Current discussion around very public, emotional, and multi-layered regional issues like long term water security and annexation deserves lots of the public's current attention and should be resolved within the context of the comprehensive plan process - not independent of it. 

The foundation and glue that supports the built environment is public infrastructure. While never permanent, public infrastructure is always expensive and time consuming, and usually violent and disruptive to place in service.  Those characteristics always lead me to conclude that cities must do more than just try their best to get it close to right when it comes to infrastructure investments.

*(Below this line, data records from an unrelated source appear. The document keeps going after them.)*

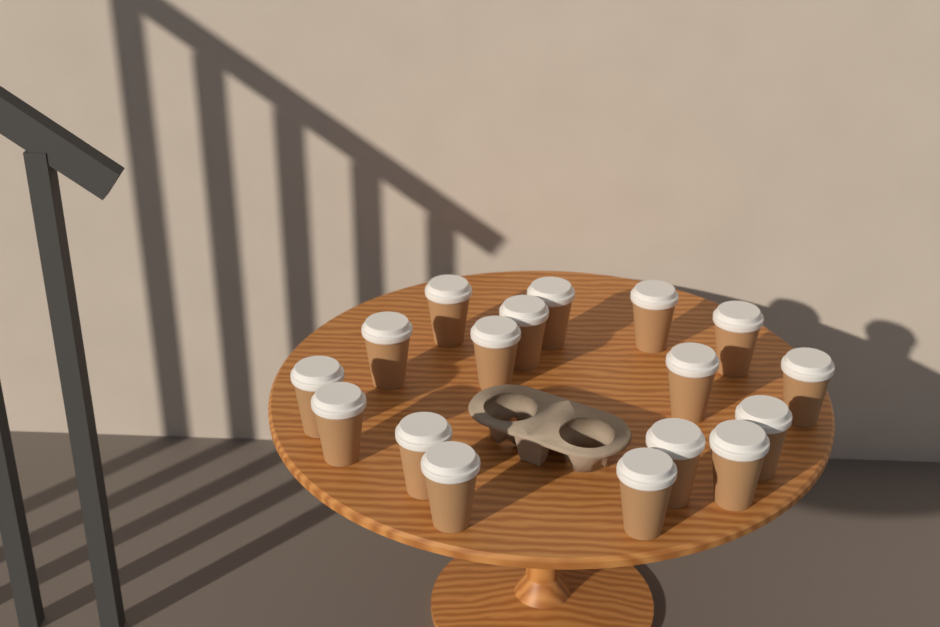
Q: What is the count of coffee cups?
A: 17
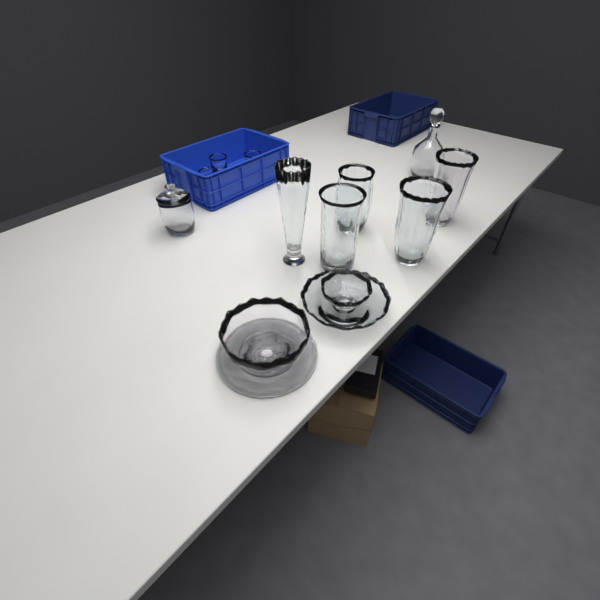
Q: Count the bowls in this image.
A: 3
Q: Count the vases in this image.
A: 5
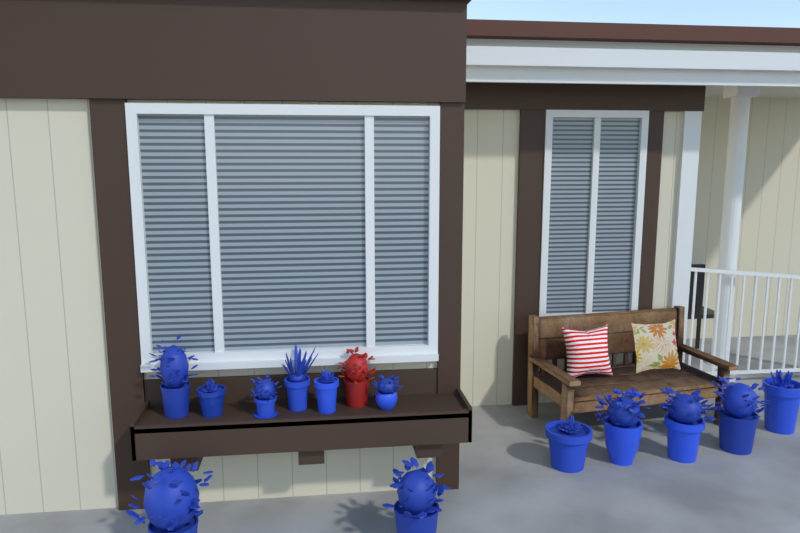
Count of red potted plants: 1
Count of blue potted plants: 13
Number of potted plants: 14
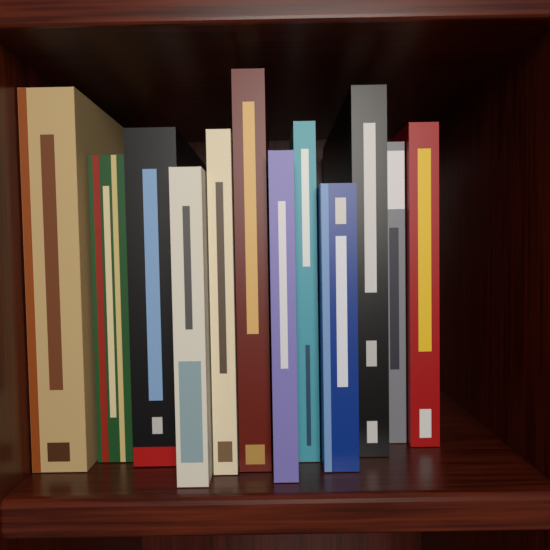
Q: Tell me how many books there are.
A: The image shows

By getting it right I don't mean just on time and on budget.   I mean ensuring that major public and private investments in the built environment directly advance the long term priorities of San Antonians themselves.  For that to happen, San Antonians must be clear on and committed to those priorities that are important to them over the long term. 

A topic related to our future city that I write about often is the connectedness and walkability of the neighborhoods and districts throughout San Antonio, not just within the core.  San Antonio is well known as a national model and leader in many areas (ex, renewable energy and water conservation), but the connectedness, cohesiveness and walkability of our city's neighborhoods and districts is not one of them - at least not today.  While the health, economic, energy and general quality of life benefits associated with walkable and connected communities are impossible to argue against, we have not made this a high priority as a community in the past.

There is no shortage of approaches to the measurement of a city's walkability and connectedness, and none of them are perfect.  Street geometry, block length, block area, intersection density, accessibility and walking distance to parks and other community facilities, and quality of sidewalk infrastructure are examples. Add to that the proximity, availability, and mix of surrounding land uses, lighting, animal control, and access to public transit and the list gets a little closer to completion.  I have read (slept through) enough exhaustively foot-noted, peer reviewed academic studies on this subject to know that some people take this stuff really seriously!

Regardless of the measure, San Antonio and too many other major American cities fall short of even registering as marginally walkable cities today.  It is my hope that through opportunities like the SATomorrow effort and others, we will begin to hold ourselves to a much high higher standard as it relates to the walkability and connectedness of our communities.  I am not of the opinion that creating policy that solves for a higher level of walkability and connectedness is a zero sum contest to be played between urban San Antonio and sub-urban San Antonio. It is about insuring that the entire city can be a more cohesive place to live, work, and play, while retaining the diversity of character and uniqueness that makes different parts of the city special.  Policy, incentives, design standards, etc. that keep the densest of areas in the city connected may not work in those areas that are less dense and have a different and unique character of their own.  That means San Antonians will have to don our "thinking caps" and be creative in finding those solutions that do. As this city grows, so must our thinking on how to make it more beautiful, more connected, an more resilient for those who will soon call our home, their home.